╭─ The data

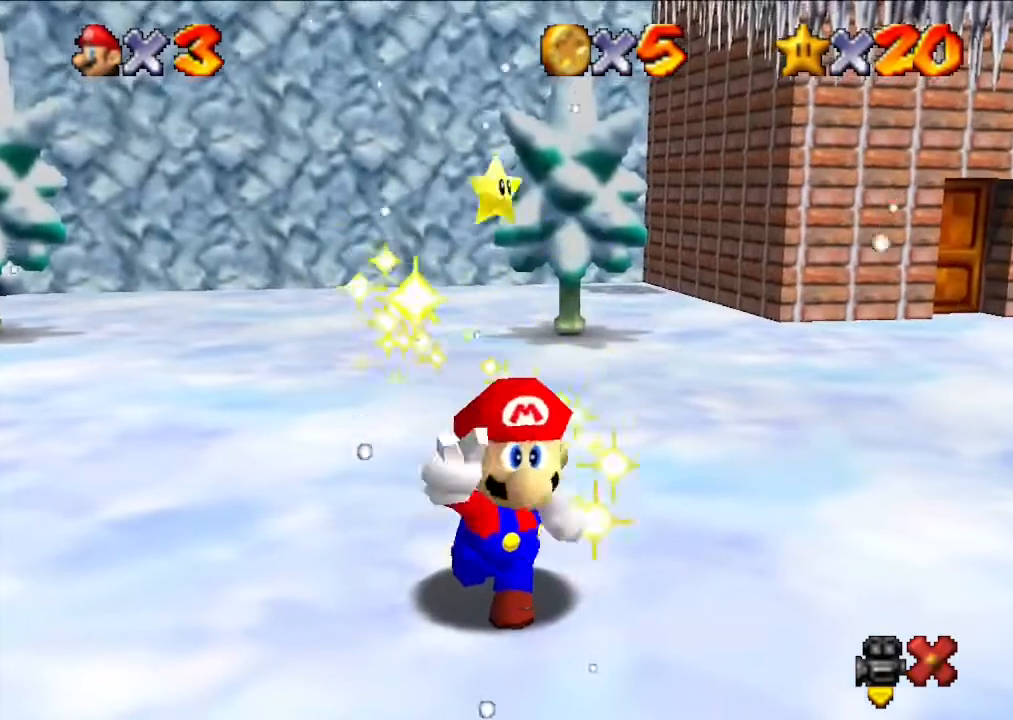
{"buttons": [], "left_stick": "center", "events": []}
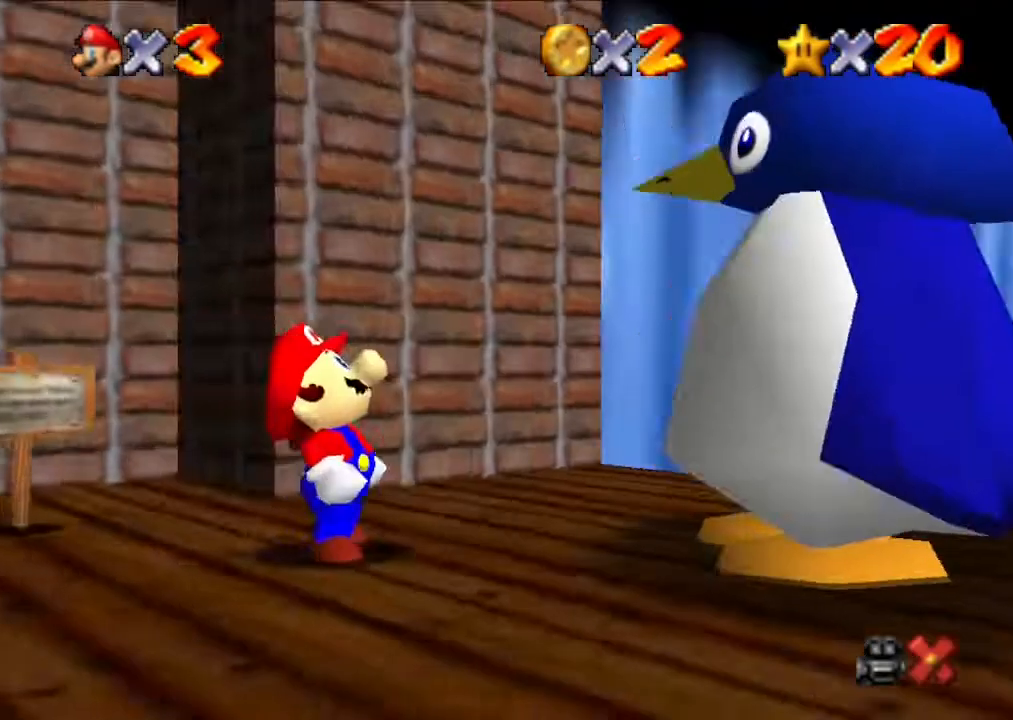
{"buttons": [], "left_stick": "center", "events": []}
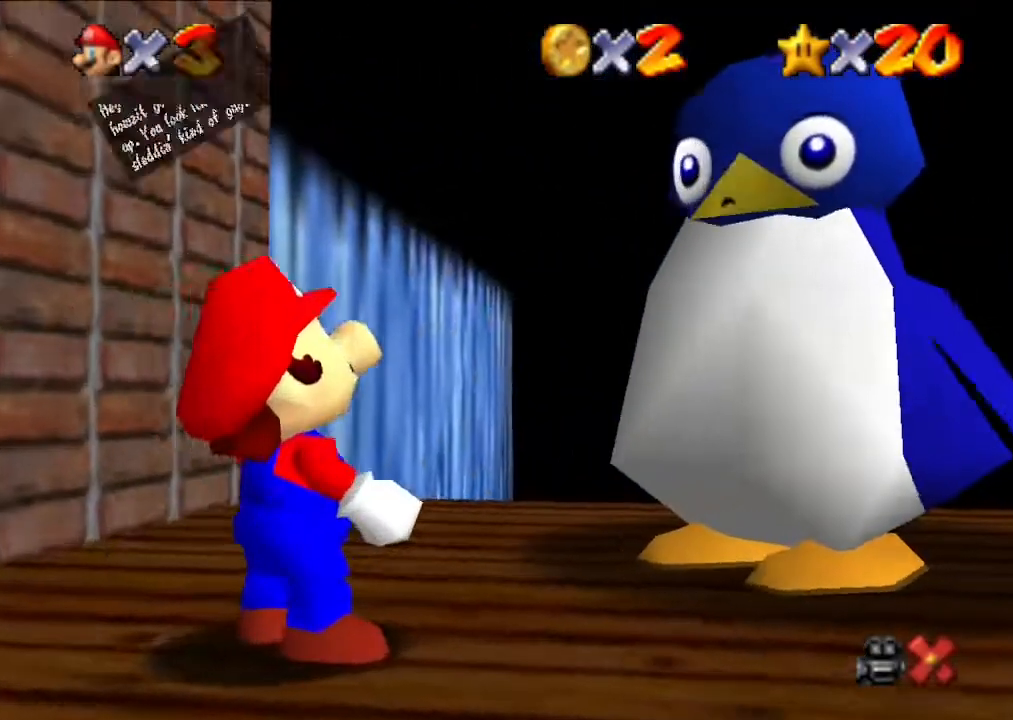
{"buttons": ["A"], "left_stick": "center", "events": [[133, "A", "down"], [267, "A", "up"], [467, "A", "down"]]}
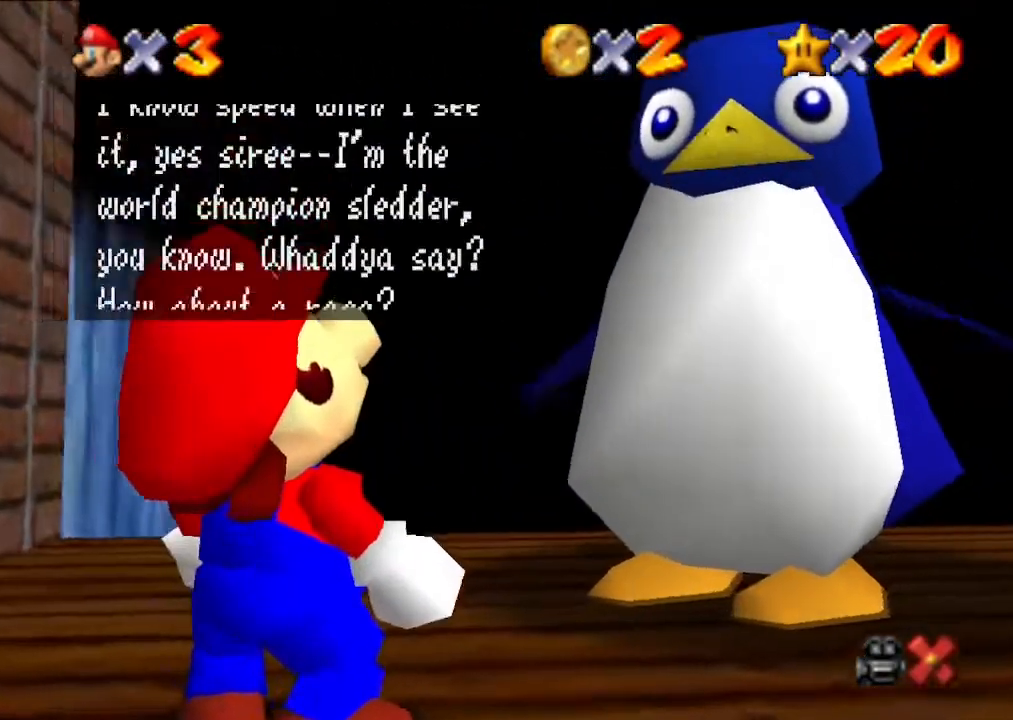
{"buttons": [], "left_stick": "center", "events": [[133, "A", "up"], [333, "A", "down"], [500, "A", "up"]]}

╰─
╭─ The data

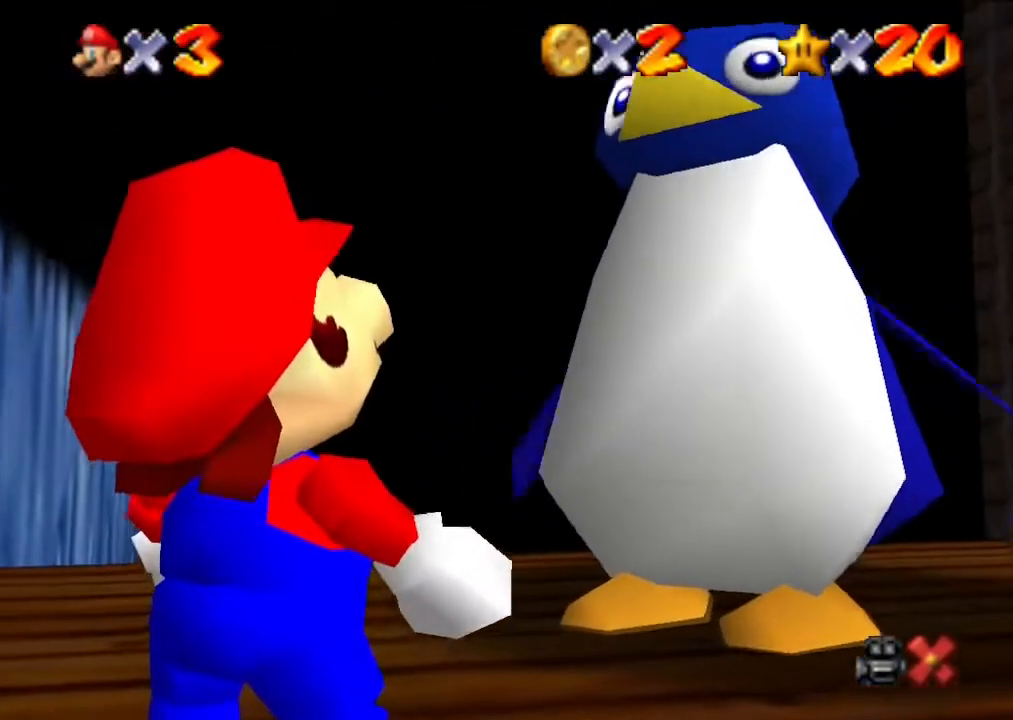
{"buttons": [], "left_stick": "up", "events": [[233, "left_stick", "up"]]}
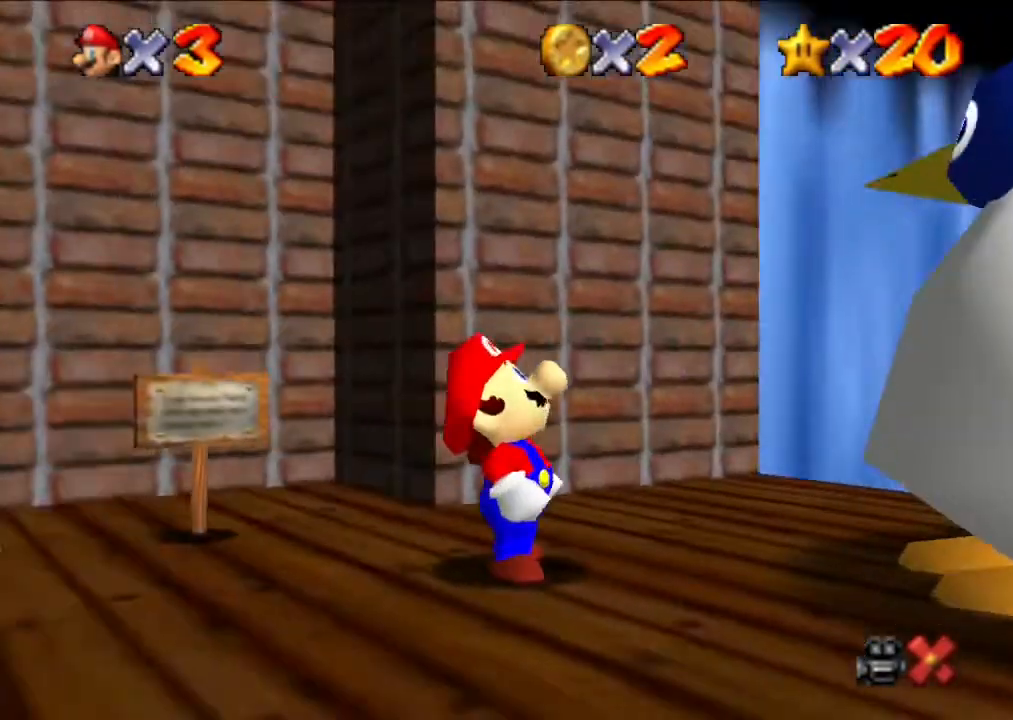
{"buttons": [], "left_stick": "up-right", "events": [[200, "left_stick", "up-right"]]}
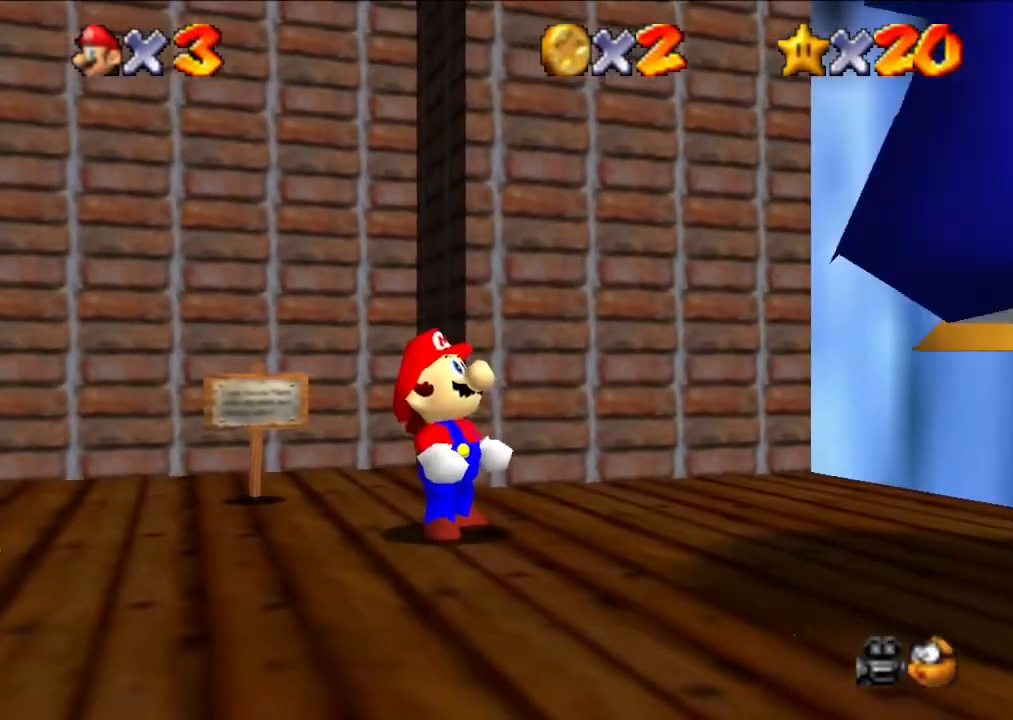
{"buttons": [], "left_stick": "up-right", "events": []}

╰─
╭─ The data

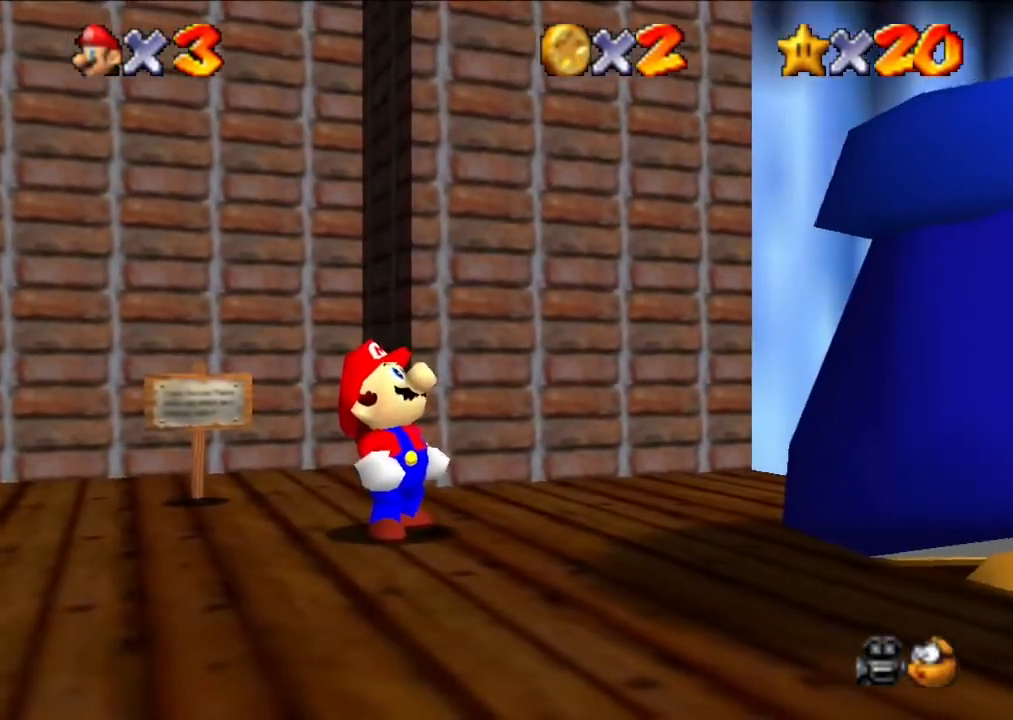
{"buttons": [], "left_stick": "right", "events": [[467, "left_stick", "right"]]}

╰─

Work instruction:
What are the lines of the data above that include the string "down"? Copy them.

Solved exercise:
{"buttons": ["A"], "left_stick": "center", "events": [[133, "A", "down"], [267, "A", "up"], [467, "A", "down"]]}
{"buttons": [], "left_stick": "center", "events": [[133, "A", "up"], [333, "A", "down"], [500, "A", "up"]]}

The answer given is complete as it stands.